# WHAT YOU HAVE TO DO:
Go through the records below and copy out every line that contains the word "early".

Collected data entries:
--- START ---
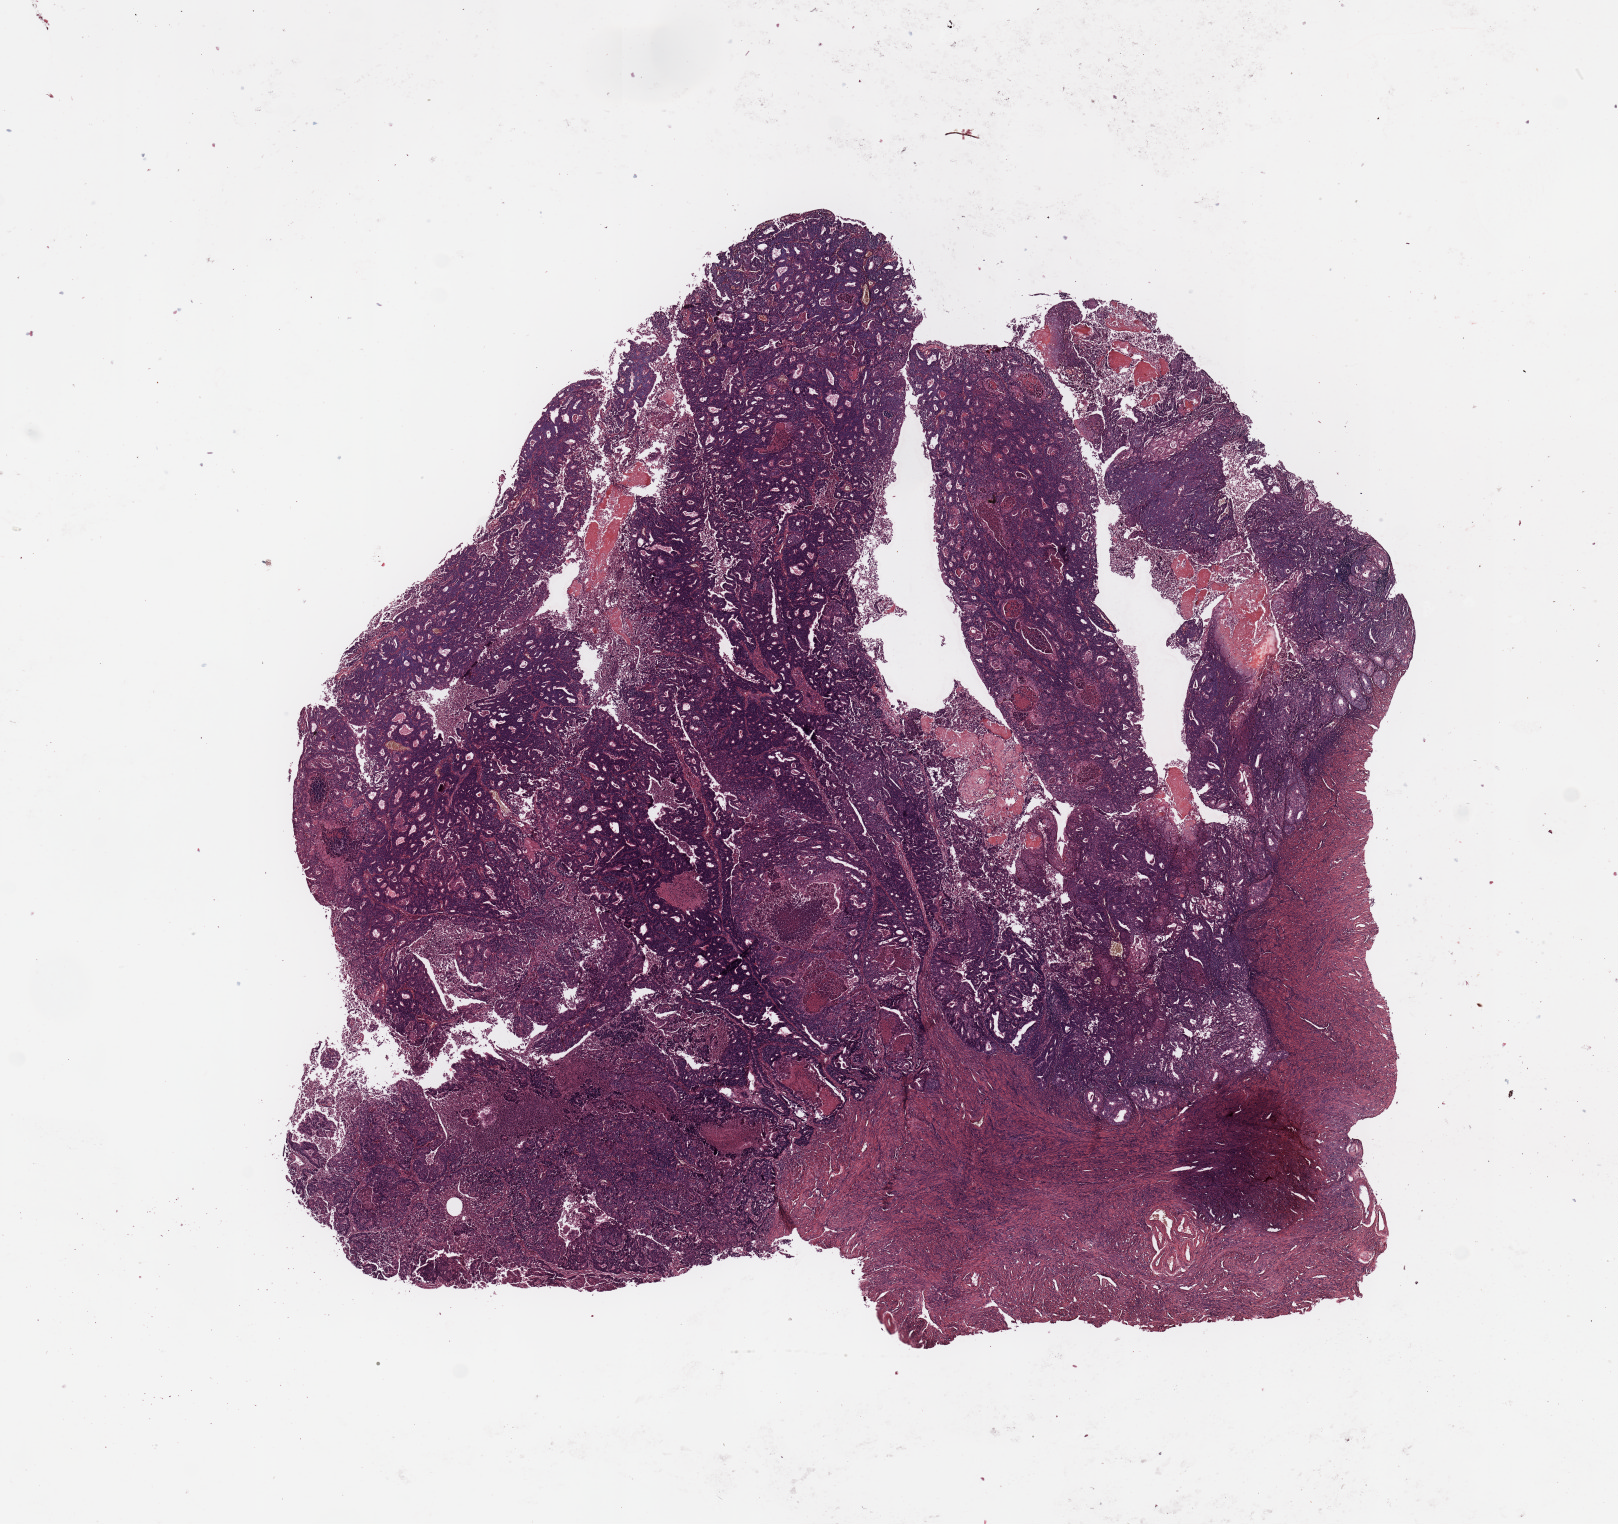
Digitized H&E-stained tissue section (whole slide), shown as a low-resolution overview of the whole scanned area (about 12.8 x 12.1 mm, from a 20x scan). Uterus, tumour tissue. Patient: female, age 77 years. Histologic grade: G2 (moderately differentiated).
Histologic diagnosis: Endometrioid adenocarcinoma, NOS. AJCC pathologic stage: I.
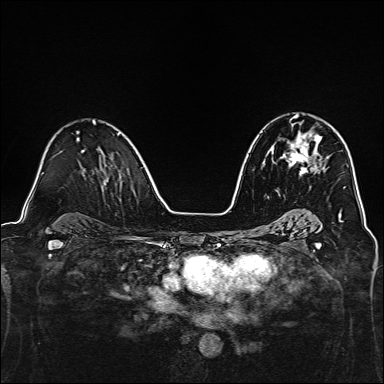
Breast MRI, one axial slice; slice 87 of 160 in the series (ordered by position); dynamic contrast-enhanced series, time point 2 of 7 at this slice position (early post-contrast); 1.5 T; TE 2.4 ms, TR 5.2 ms; 1 mm slice thickness; 384 × 384 image matrix. Female patient.
Outlined on this slice (semi-automatically segmented with operator editing):
- enhancing-tissue mask used for the functional tumour volume (all voxels passing the contrast-enhancement thresholds inside the analysis volume; usually the tumour): bounding box (x1, y1, x2, y2) in pixels: (280, 115, 321, 175)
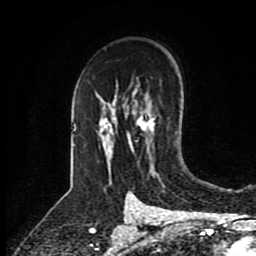
Breast MRI (dynamic contrast-enhanced), one axial slice. Slice 58 of 80 in the series (ordered by position). Cropped to one breast. Dynamic contrast-enhanced series, time point 2 of 8 at this slice position (early post-contrast). 1.5 T. TE 4.2 ms, TR 7 ms. 2 mm slice thickness. 256 × 256 image matrix, field of view 175 × 175 mm. Female patient.
Structures marked on this image (semi-automatic segmentation, software-assisted and operator-edited):
- enhancing-tissue mask used for the functional tumour volume (all voxels passing the contrast-enhancement thresholds inside the analysis volume; usually the tumour): bounding box (x1, y1, x2, y2) in pixels: (102, 107, 155, 151)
--- END ---
# SOLUTION FOR THIS PROBLEM:
Breast MRI, one axial slice; slice 87 of 160 in the series (ordered by position); dynamic contrast-enhanced series, time point 2 of 7 at this slice position (early post-contrast); 1.5 T; TE 2.4 ms, TR 5.2 ms; 1 mm slice thickness; 384 × 384 image matrix. Female patient.
Breast MRI (dynamic contrast-enhanced), one axial slice. Slice 58 of 80 in the series (ordered by position). Cropped to one breast. Dynamic contrast-enhanced series, time point 2 of 8 at this slice position (early post-contrast). 1.5 T. TE 4.2 ms, TR 7 ms. 2 mm slice thickness. 256 × 256 image matrix, field of view 175 × 175 mm. Female patient.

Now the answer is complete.